FAIRFIELD COUNTY, Conn. — Leave your hoverboard at home: That was the message from Metro-North as it announced a ban Thursday on hoverboards on its trains and at its stations.
Calling the hoverboards a fire risk, the Metropolitan Transportation Agency has banned possession of them aboard trains and buses as well as at stations of Metro-North. The ban extends to the New York City Subways, New York City Buses, Long Island Rail Road and Staten Island Railway and Access-A-Ride.
The MTA is promoting the ban through a new advertising campaign with the “bubble people,” with the headline: Hoverboards Not Allowed.
The MTA’s safety rules have long prohibited the use of personal wheeled vehicles, such as skateboards, skates or scooters, in train stations. The rules also prohibit customers from possessing hazardous or flammable materials, and the lithium-ion batteries used to power hoverboards pose a risk of fire.

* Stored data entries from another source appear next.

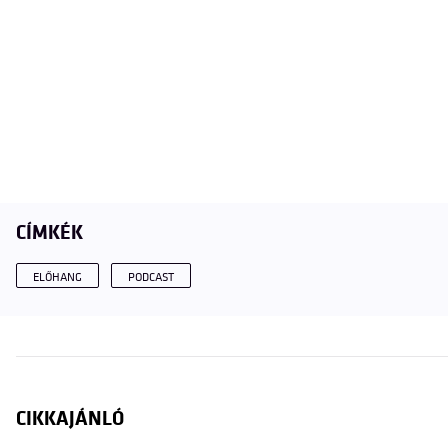
CÍMKÉK
ELŐHANG
PODCAST
CIKKAJÁNLÓ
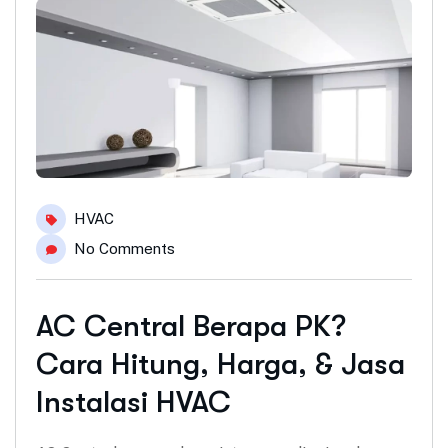
HVAC
No Comments
AC Central Berapa PK?
Cara Hitung, Harga, & Jasa
Instalasi HVAC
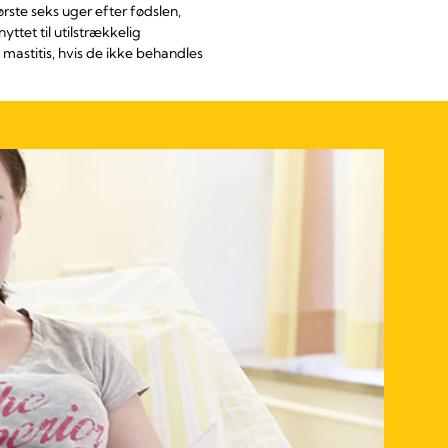
ørste seks uger efter fødslen,
tet til utilstrækkelig
astitis, hvis de ikke behandles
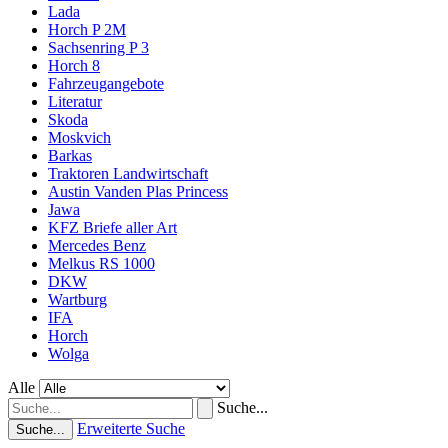
Lada
Horch P 2M
Sachsenring P 3
Horch 8
Fahrzeugangebote
Literatur
Skoda
Moskvich
Barkas
Traktoren Landwirtschaft
Austin Vanden Plas Princess
Jawa
KFZ Briefe aller Art
Mercedes Benz
Melkus RS 1000
DKW
Wartburg
IFA
Horch
Wolga
Alle
Suche...
Erweiterte Suche
Suche...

Hoverboards are regulated by the U.S. Pipeline and Hazardous Material Safety Administration. The administration recently issued an alert “under certain conditions, lithium batteries can pose a heat, fire, and explosion risk,” and found that 80 percent of hoverboards in a study did not have proper certification of battery testing.

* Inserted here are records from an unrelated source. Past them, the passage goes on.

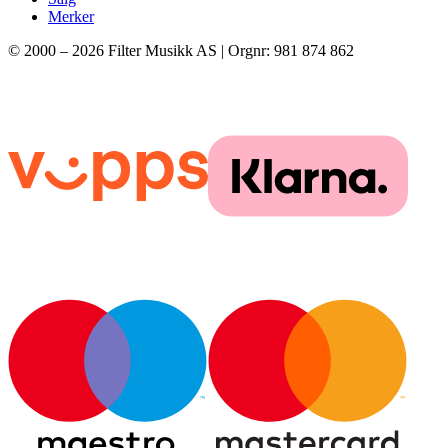
Merker
© 2000 –
2026
Filter Musikk AS | Orgnr: 981 874 862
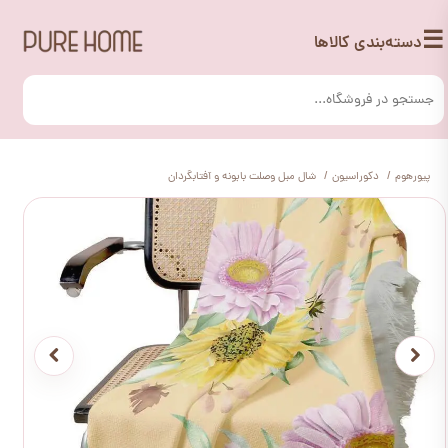
☰
دسته‌بندی کالاها
پیورهوم
دکوراسیون
شال مبل وصلت بابونه و آفتابگردان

“The safety of our customers and employees is always our top concern,” said MTA Chief Safety Officer David Mayer. “For obvious reasons, it is not safe to use hoverboards, skateboards or other personal wheeled vehicles on station platforms. We’re equally concerned about the safety risk of bringing devices that pose fire hazards into the confined spaces inside trains and buses.”
The prohibition on hoverboards will be enforced by the MTA Police Department on Metro-North, the LIRR, and Staten Island Railway, and by the New York City Police Department on New York City’s subways and buses.
Hoverboards have been banned by Amtrak, many American regional railroads including Chicago’s Metra and Los Angeles’ Metrolink, and most U.S. airlines.